**Recorded information**
------------

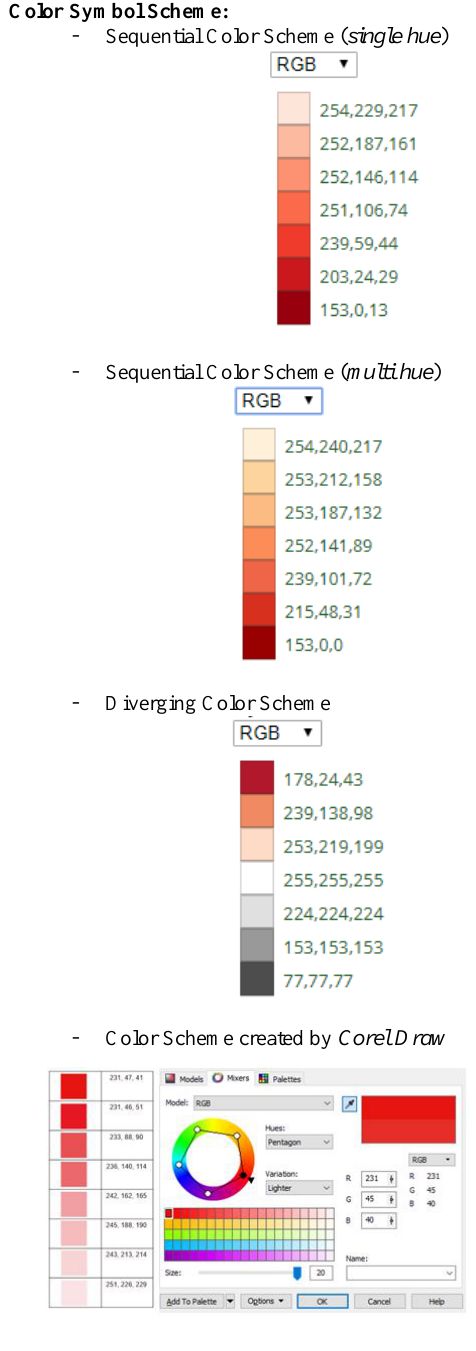
(Classification Method Effectiveness Test)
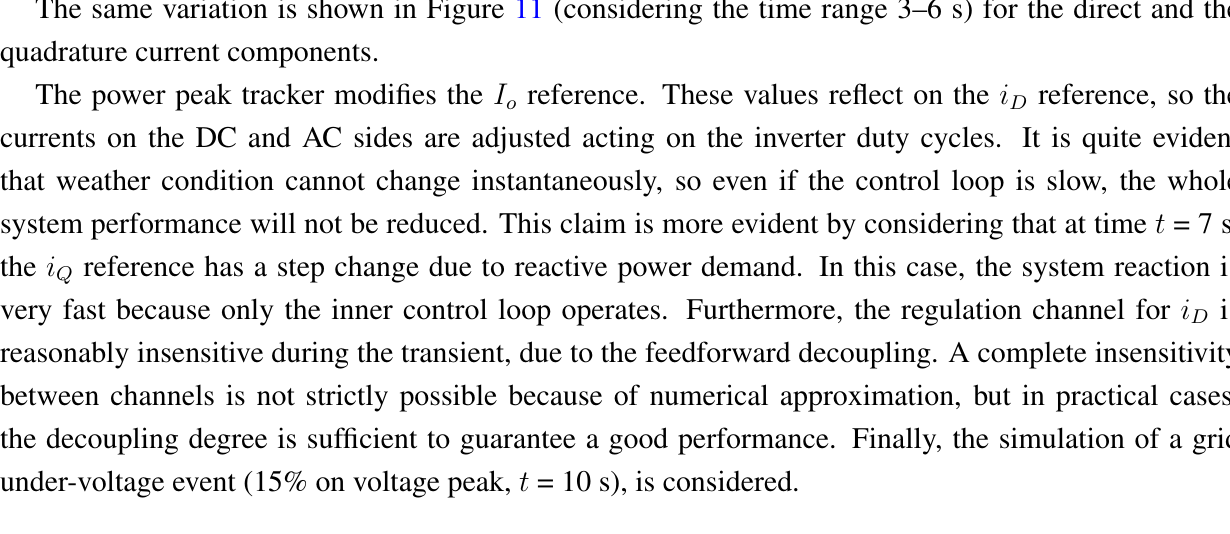
Figure 11. Direct and quadrature components of the AC side currents during transients (change of i reference from MPPT and change of D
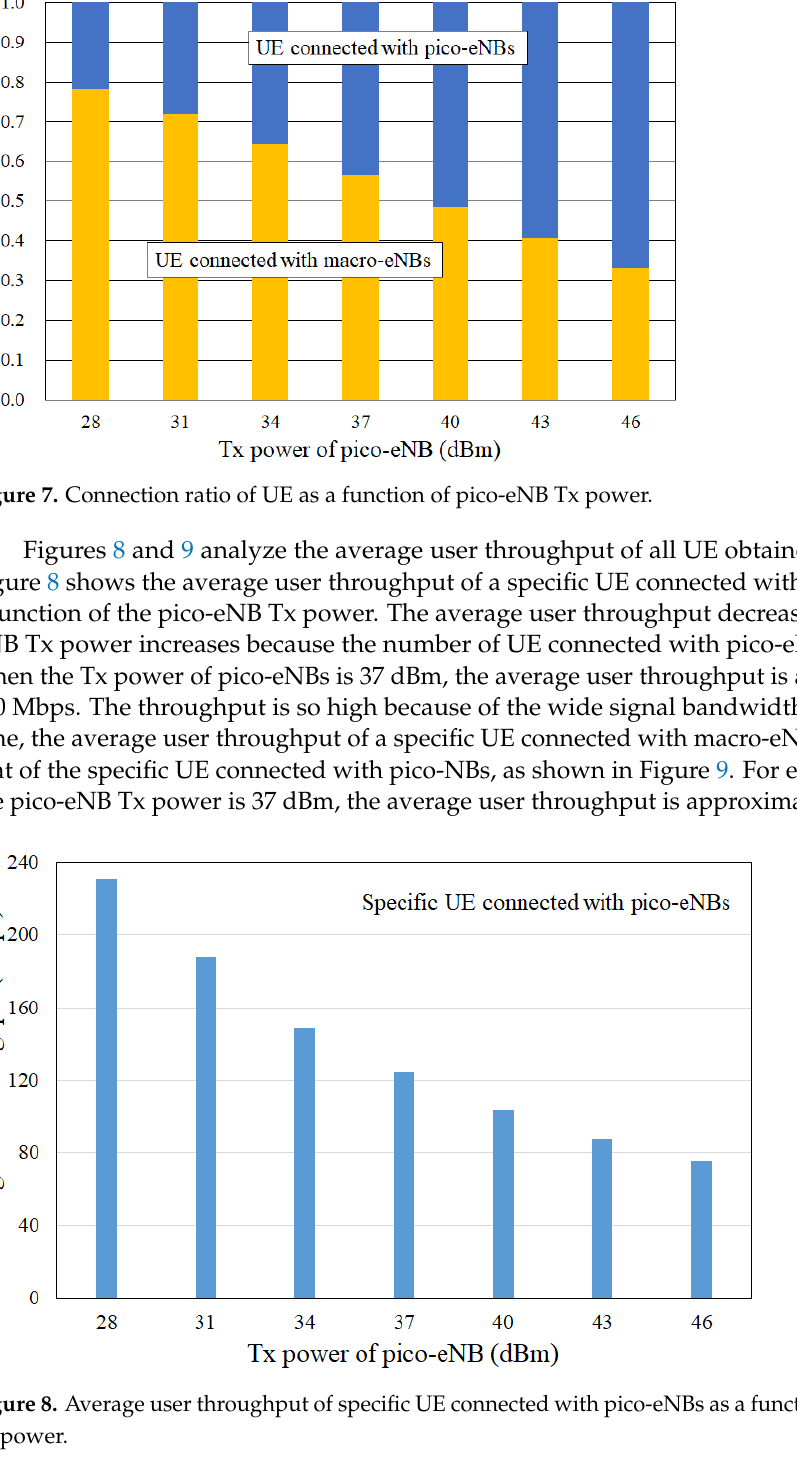
UE are connected with pico-eNBs in the 19 macrocells and the rest (975 pieces of UE) are connected with macro-eNBs. Figure 6. CDF of downlink effective SINR as a function of three pico-eNB Tx powers.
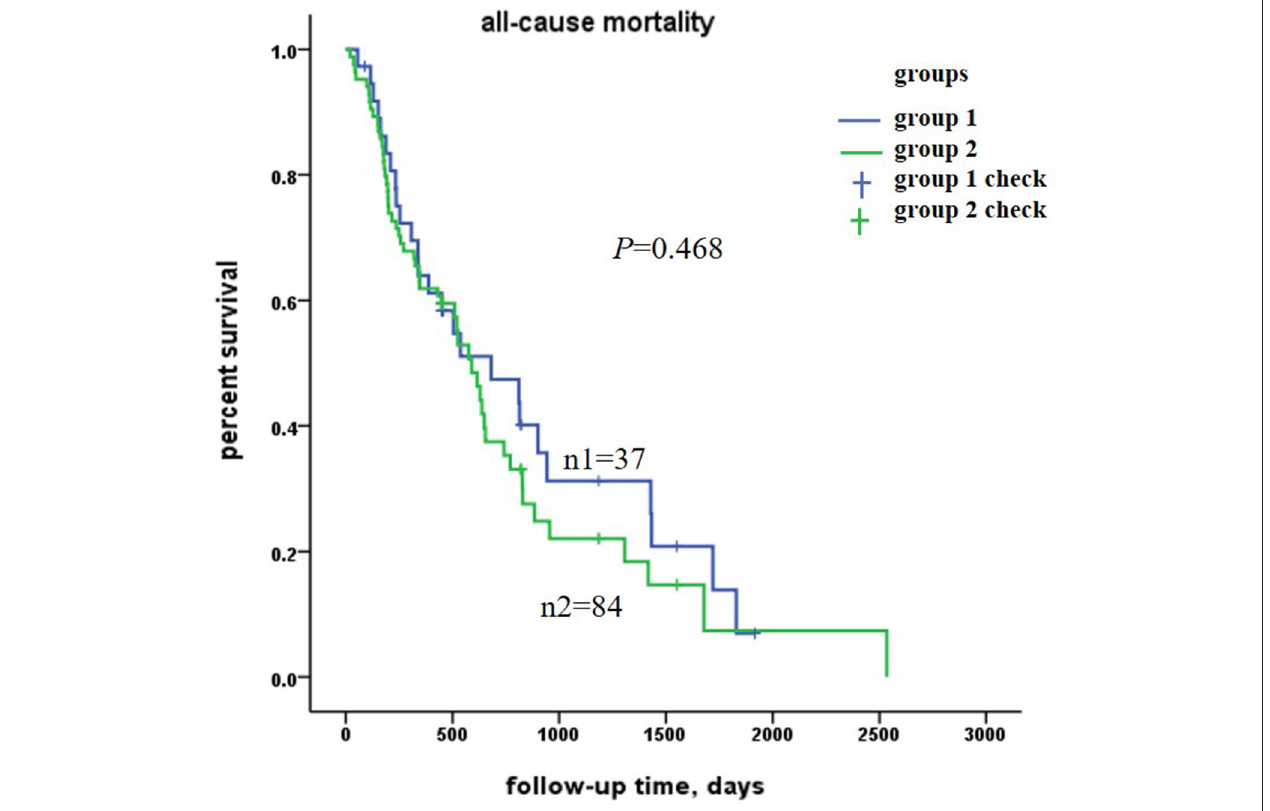
FIGURE 2 | Kaplan–Meier survival curves estimation for all-cause mortality in the 121 centenarians. There was no significant difference between group 1 and group 2. Group 1 was for lipid lowering drugs non-users, Group 2 was for lipid lowering drugs users.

------------

**Brief**
The preceding listing is to be restated word for word, with every picture omitted.

**Expected answer**
(Classification Method Effectiveness Test)
Figure 11. Direct and quadrature components of the AC side currents during transients (change of i reference from MPPT and change of D
UE are connected with pico-eNBs in the 19 macrocells and the rest (975 pieces of UE) are connected with macro-eNBs. Figure 6. CDF of downlink effective SINR as a function of three pico-eNB Tx powers.
FIGURE 2 | Kaplan–Meier survival curves estimation for all-cause mortality in the 121 centenarians. There was no significant difference between group 1 and group 2. Group 1 was for lipid lowering drugs non-users, Group 2 was for lipid lowering drugs users.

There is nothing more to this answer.